Palestyńczycy żądają też natychmiastowej interwencji USA na Bliskim Wschodzie. Według nich tylko Waszyngton jest w stanie jeszcze uratować "mapę drogową", plan pokojowy zakładający utworzenie państwa palestyńskiego do 2005 r.
Władze palestyńskie podjęły takie decyzje na piątkowym posiedzeniu gabinetu, w którym brał udział przywódca Autonomii Palestyńskiej Jaser Arafat.
"Palestyńscy przywódcy są gotowi zaprowadzić prawo i porządek oraz ukarać tych, którzy to prawo naruszają. Ale nie uda się tego uzyskać, jeśli Izrael prowadzi wojnę przeciw Autonomii Palestyńskiej, jej obiektom cywilnym" - powiedział minister Jaser Abed Rabbo.
Abed Rabbo przekazał, że władze palestyńskie zwróciły się do USA, aby ponownie podjęły próbę mediacji w celu wprowadzenia "mapy drogowej", oraz aby nakłoniły Izrael do powstrzymania ataków na cele palestyńskiej.

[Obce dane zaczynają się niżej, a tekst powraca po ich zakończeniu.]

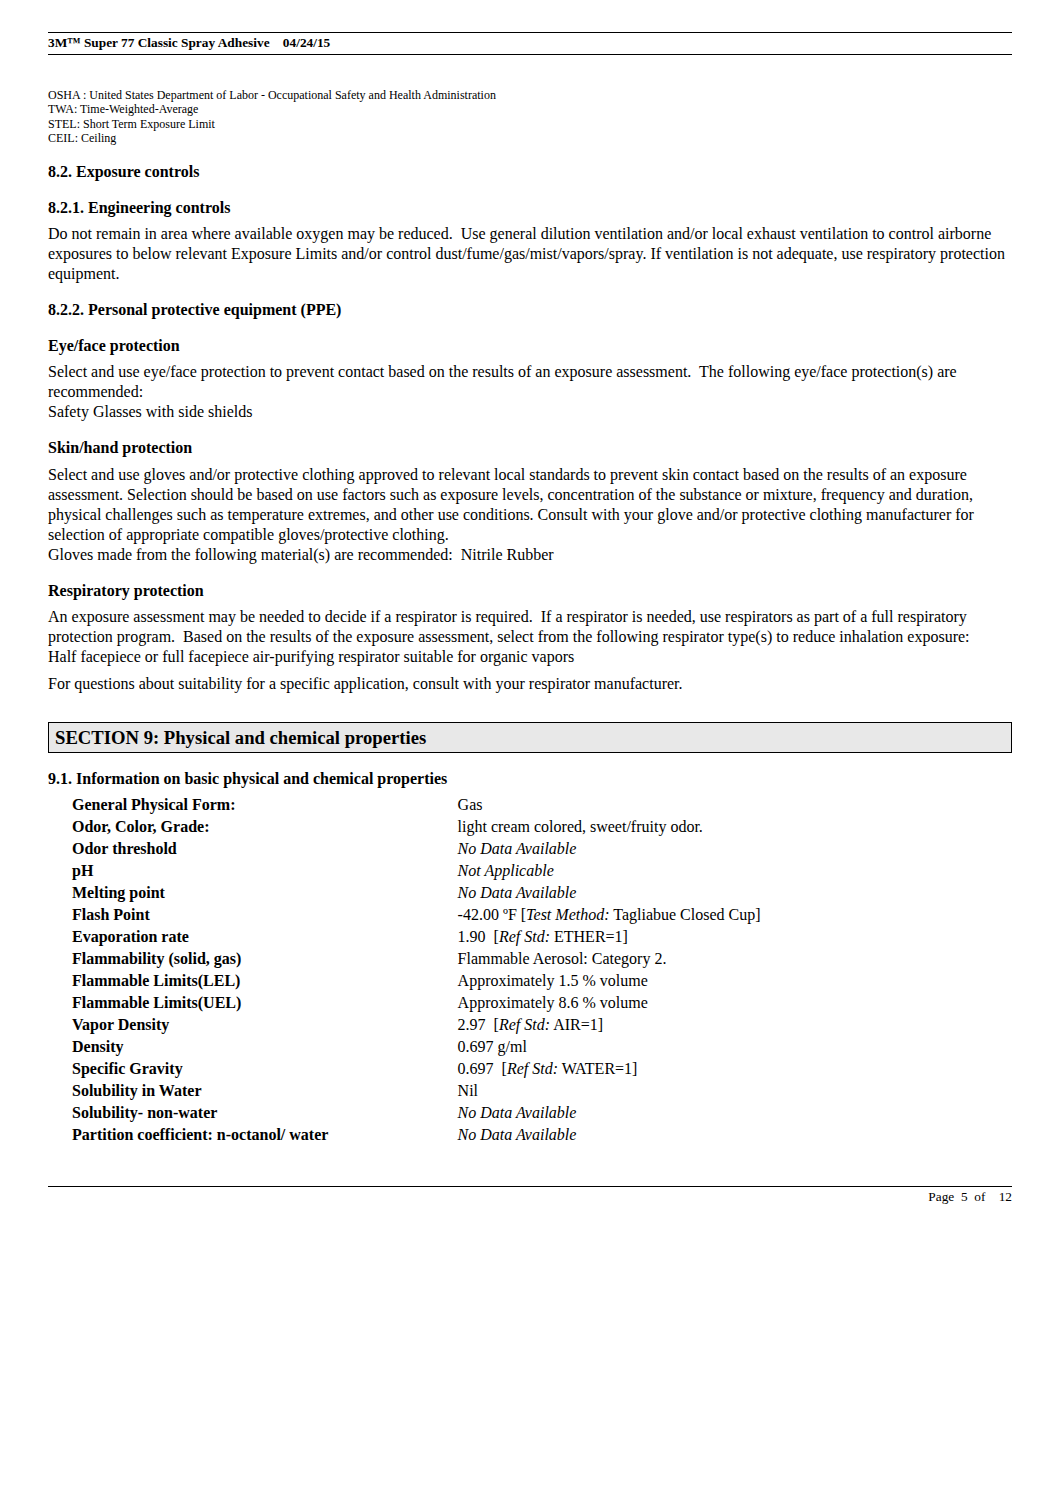3M™ Super 77 Classic Spray Adhesive 04/24/15
OSHA : United States Department of Labor - Occupational Safety and Health Administration
TWA: Time-Weighted-Average
STEL: Short Term Exposure Limit
CEIL: Ceiling
8.2. Exposure controls
8.2.1. Engineering controls
Do not remain in area where available oxygen may be reduced. Use general dilution ventilation and/or local exhaust ventilation to control airborne exposures to below relevant Exposure Limits and/or control dust/fume/gas/mist/vapors/spray. If ventilation is not adequate, use respiratory protection equipment.
8.2.2. Personal protective equipment (PPE)
Eye/face protection
Select and use eye/face protection to prevent contact based on the results of an exposure assessment. The following eye/face protection(s) are recommended:
Safety Glasses with side shields
Skin/hand protection
Select and use gloves and/or protective clothing approved to relevant local standards to prevent skin contact based on the results of an exposure assessment. Selection should be based on use factors such as exposure levels, concentration of the substance or mixture, frequency and duration, physical challenges such as temperature extremes, and other use conditions. Consult with your glove and/or protective clothing manufacturer for selection of appropriate compatible gloves/protective clothing.
Gloves made from the following material(s) are recommended: Nitrile Rubber
Respiratory protection
An exposure assessment may be needed to decide if a respirator is required. If a respirator is needed, use respirators as part of a full respiratory protection program. Based on the results of the exposure assessment, select from the following respirator type(s) to reduce inhalation exposure:
Half facepiece or full facepiece air-purifying respirator suitable for organic vapors
For questions about suitability for a specific application, consult with your respirator manufacturer.
SECTION 9: Physical and chemical properties
9.1. Information on basic physical and chemical properties
| General Physical Form: | Gas |
| Odor, Color, Grade: | light cream colored, sweet/fruity odor. |
| Odor threshold | No Data Available |
| pH | Not Applicable |
| Melting point | No Data Available |
| Flash Point | -42.00 ºF [ Test Method: Tagliabue Closed Cup] |
| Evaporation rate | 1.90 [ Ref Std: ETHER=1] |
| Flammability (solid, gas) | Flammable Aerosol: Category 2. |
| Flammable Limits(LEL) | Approximately 1.5 % volume |
| Flammable Limits(UEL) | Approximately 8.6 % volume |
| Vapor Density | 2.97 [ Ref Std: AIR=1] |
| Density | 0.697 g/ml |
| Specific Gravity | 0.697 [ Ref Std: WATER=1] |
| Solubility in Water | Nil |
| Solubility- non-water | No Data Available |
| Partition coefficient: n-octanol/ water | No Data Available |
Page 5 of 12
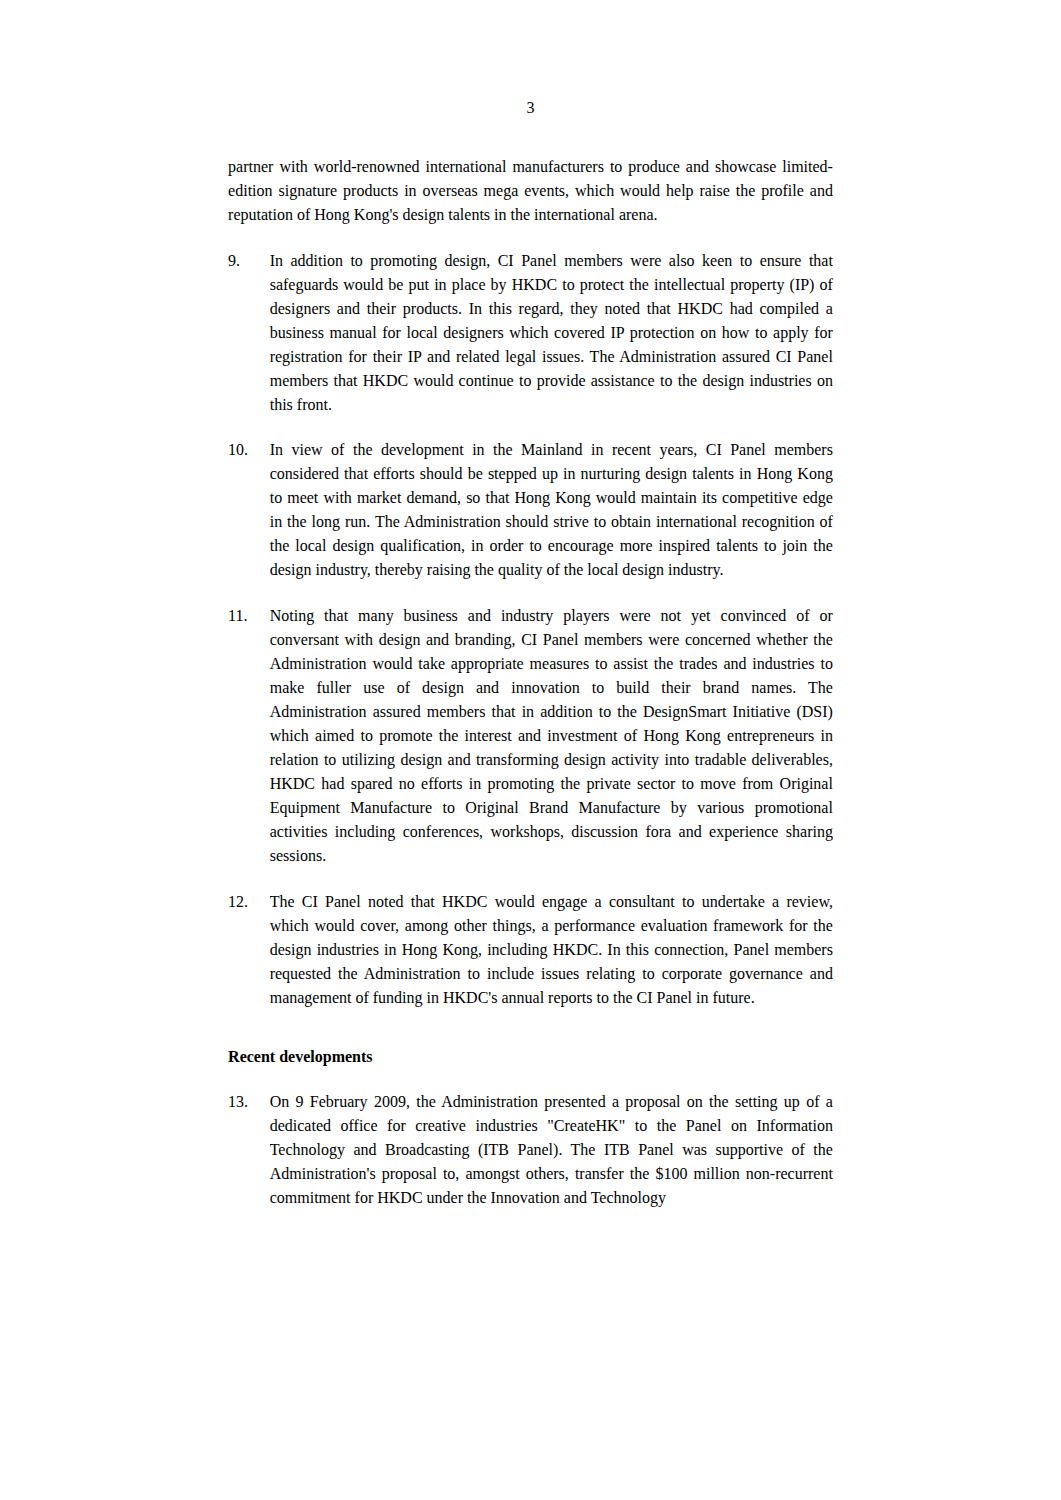3
partner with world-renowned international manufacturers to produce and showcase limited-edition signature products in overseas mega events, which would help raise the profile and reputation of Hong Kong's design talents in the international arena.
9.
In addition to promoting design, CI Panel members were also keen to ensure that safeguards would be put in place by HKDC to protect the intellectual property (IP) of designers and their products. In this regard, they noted that HKDC had compiled a business manual for local designers which covered IP protection on how to apply for registration for their IP and related legal issues. The Administration assured CI Panel members that HKDC would continue to provide assistance to the design industries on this front.
10.
In view of the development in the Mainland in recent years, CI Panel members considered that efforts should be stepped up in nurturing design talents in Hong Kong to meet with market demand, so that Hong Kong would maintain its competitive edge in the long run. The Administration should strive to obtain international recognition of the local design qualification, in order to encourage more inspired talents to join the design industry, thereby raising the quality of the local design industry.
11.
Noting that many business and industry players were not yet convinced of or conversant with design and branding, CI Panel members were concerned whether the Administration would take appropriate measures to assist the trades and industries to make fuller use of design and innovation to build their brand names. The Administration assured members that in addition to the DesignSmart Initiative (DSI) which aimed to promote the interest and investment of Hong Kong entrepreneurs in relation to utilizing design and transforming design activity into tradable deliverables, HKDC had spared no efforts in promoting the private sector to move from Original Equipment Manufacture to Original Brand Manufacture by various promotional activities including conferences, workshops, discussion fora and experience sharing sessions.
12.
The CI Panel noted that HKDC would engage a consultant to undertake a review, which would cover, among other things, a performance evaluation framework for the design industries in Hong Kong, including HKDC. In this connection, Panel members requested the Administration to include issues relating to corporate governance and management of funding in HKDC's annual reports to the CI Panel in future.
Recent developments
13.
On 9 February 2009, the Administration presented a proposal on the setting up of a dedicated office for creative industries "CreateHK" to the Panel on Information Technology and Broadcasting (ITB Panel). The ITB Panel was supportive of the Administration's proposal to, amongst others, transfer the $100 million non-recurrent commitment for HKDC under the Innovation and Technology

"Stany Zjednoczone muszą teraz odegrać aktywną rolę i natychmiast przysłać wysłanników z odpowiednimi uprawnieniami, którzy zapobiegną zerwaniu wszelkich ustaleń" - dodał Abed Rabbo.
Izrael wznowił blokadę palestyńskich miast oraz wstrzymał wycofywanie swych wojsk z Zachodniego Brzegu Jordanu po zamachu samobójczym, do jakiego doszło we wtorek w Jerozolimie. Zginęło w nim 20 osób.